Ainda a propósito desta matéria, acerca da Lei de amnistia, 29/99, decidiu o STJ através do acórdão de 25 de Outubro de 2001, fixar jurisprudência no sentido de que “a alínea d) do artigo 7.º da Lei 29/99 abrange os crimes puníveis com pena de prisão não superior a 1 ano, com ou sem multa complementar, com exclusão dos cometidos através da comunicação social”.
Acórdão onde depois de se fazer uma incursão histórica desde o período da monarquia absoluta e do Estado de polícia, passando pelo Estado de direito liberal se chegou ao Estado de direito social e democrático ao actual texto da CRP.
Que dispõe hoje que “compete à Assembleia da República (...) conceder amnistias e perdões genéricos” - artigo 161.º, alínea f) - competindo ao Presidente da República “na prática de actos próprios (...) indultar e comutar penas, ouvido o Governo” - artigo 134.º, alínea f).
Deste acórdão passamos transcrever, pela sua importância para o caso concreto, o seguinte excerto da fundamentação:
“(…) em ambos os casos fica derrogado o sistema legal punitivo; daí o intitular-se, por vezes, o regime das medidas de graça como um jus non puniendi. O direito de graça é, no seu sentido global e abrangente, «a contraface do direito de punir estadual» (Figueiredo Dias, Direito Penal ..., parte geral II, 1993, 685.
Sucede ainda que o direito de graça subverte princípios estabelecidos num moderno Estado de direito sobre a divisão e interdependência dos poderes estaduais, porquanto permite a intromissão de outros poderes na administração da justiça, tarefa para a qual só o poder judicial se encontra vocacionado, sendo por muitos consideradas tais medidas como instituições espúrias que neutralizam e até contradizem as finalidades que o direito criminal se propõe.
Razão pela qual aquele direito é necessariamente considerado um direito de «excepção», revestindo-se de «excepcionais» todas as normas que o enformam.

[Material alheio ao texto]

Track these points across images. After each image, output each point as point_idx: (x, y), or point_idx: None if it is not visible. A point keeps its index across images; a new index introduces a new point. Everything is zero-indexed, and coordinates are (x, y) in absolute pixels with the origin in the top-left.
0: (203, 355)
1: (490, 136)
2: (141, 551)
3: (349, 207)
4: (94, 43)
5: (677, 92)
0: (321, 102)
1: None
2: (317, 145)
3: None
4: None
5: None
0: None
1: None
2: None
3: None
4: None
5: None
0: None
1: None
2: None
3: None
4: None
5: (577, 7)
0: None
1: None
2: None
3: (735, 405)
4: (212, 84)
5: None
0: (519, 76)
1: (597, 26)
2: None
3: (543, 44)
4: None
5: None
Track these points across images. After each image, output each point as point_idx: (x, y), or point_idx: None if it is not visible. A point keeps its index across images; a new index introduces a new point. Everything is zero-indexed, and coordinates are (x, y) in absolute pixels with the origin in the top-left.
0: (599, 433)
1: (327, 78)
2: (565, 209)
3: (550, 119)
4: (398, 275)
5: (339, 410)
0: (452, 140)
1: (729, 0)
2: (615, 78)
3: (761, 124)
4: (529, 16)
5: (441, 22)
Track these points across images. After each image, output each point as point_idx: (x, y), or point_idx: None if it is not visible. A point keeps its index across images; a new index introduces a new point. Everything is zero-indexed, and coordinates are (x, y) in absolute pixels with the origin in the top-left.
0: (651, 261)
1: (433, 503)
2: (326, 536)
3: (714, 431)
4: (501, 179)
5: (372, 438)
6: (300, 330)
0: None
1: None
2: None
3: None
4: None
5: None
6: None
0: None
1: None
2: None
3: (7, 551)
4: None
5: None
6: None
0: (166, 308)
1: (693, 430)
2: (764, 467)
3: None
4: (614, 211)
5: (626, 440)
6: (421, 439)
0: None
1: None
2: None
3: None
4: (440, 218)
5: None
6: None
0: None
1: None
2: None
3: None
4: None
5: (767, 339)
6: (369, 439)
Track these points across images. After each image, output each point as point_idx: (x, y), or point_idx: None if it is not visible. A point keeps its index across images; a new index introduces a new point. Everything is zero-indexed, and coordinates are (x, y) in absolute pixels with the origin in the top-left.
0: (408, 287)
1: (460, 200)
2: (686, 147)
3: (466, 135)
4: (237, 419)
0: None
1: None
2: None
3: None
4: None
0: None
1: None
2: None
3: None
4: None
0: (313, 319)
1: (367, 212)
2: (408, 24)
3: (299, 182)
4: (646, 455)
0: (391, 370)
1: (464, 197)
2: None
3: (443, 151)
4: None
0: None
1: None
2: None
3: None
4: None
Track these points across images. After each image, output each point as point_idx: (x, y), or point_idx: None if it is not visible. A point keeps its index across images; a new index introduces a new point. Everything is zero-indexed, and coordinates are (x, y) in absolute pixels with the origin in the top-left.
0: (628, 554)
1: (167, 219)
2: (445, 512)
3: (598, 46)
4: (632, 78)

É pela natureza excepcional de tais normas que elas «não comportam aplicação analógica» - artigo 11.º do Código Civil - sendo pacífico e uniforme o entendimento da doutrina e da jurisprudência de que, pela mesma razão, não admitem as leis de amnistia interpretação extensiva ou restritiva, «devendo ser interpretadas nos exactos termos em que estão redigidas» (v. a título exemplificativo, os Acórdãos do Supremo Tribunal de Justiça de 7 de Dezembro de 1977, in Boletim do Ministério da Justiça, n.º 272, p. 111 - «a amnistia, na medida em que constitui providência de excepção, não pode deixar de ser interpretada e aplicada nos estritos limites do diploma que a concede, não comportando restrições ou ampliações que nele não venham consignadas» -, de 6 de Maio de 1987, Tribuna da Justiça, Julho de 1987, p. 30 - «O STJ sempre tem entendido que as leis de amnistia, como providências de excepção, devem interpretar-se e aplicar-se nos seus precisos termos, sem ampliações nem restrições que nelas não venham expressas» -, de 30 de Junho de 1976, Boletim do Ministério da Justiça, n.º 258, p. 138 - «A aplicação da amnistia deve fazer-se sempre nos estritos limites da lei que a concede, de modo a evitar que vá atingir, na sua incidência como facto penal extintivo, outra ou outras condutas susceptíveis de procedimento criminal» -, de 26 de Junho de 1997, processo n.º 284/97, 3.ª Secção - «As leis de amnistia como leis de clemência devem ser interpretadas nos termos em que estão redigidas, não consentindo interpretações extensivas e muito menos analógicas» -, de 15 de Maio de 1997, processo n.º 36/97, 3.ª Secção - «A amnistia e o perdão devem ser aplicados nos precisos limites dos diplomas que os concedem, sem ampliação nem restrições» -, de 13 de Outubro de 1999, processo n.º 984/99, 3.ª Secção, de 29 de Junho de 2000, processo n.º 121/2000, 5.ª Secção, e de 7 de Dezembro de 2000, processo n.º 2748/2000, 5.ª Secção, para mencionar apenas os mais recentes).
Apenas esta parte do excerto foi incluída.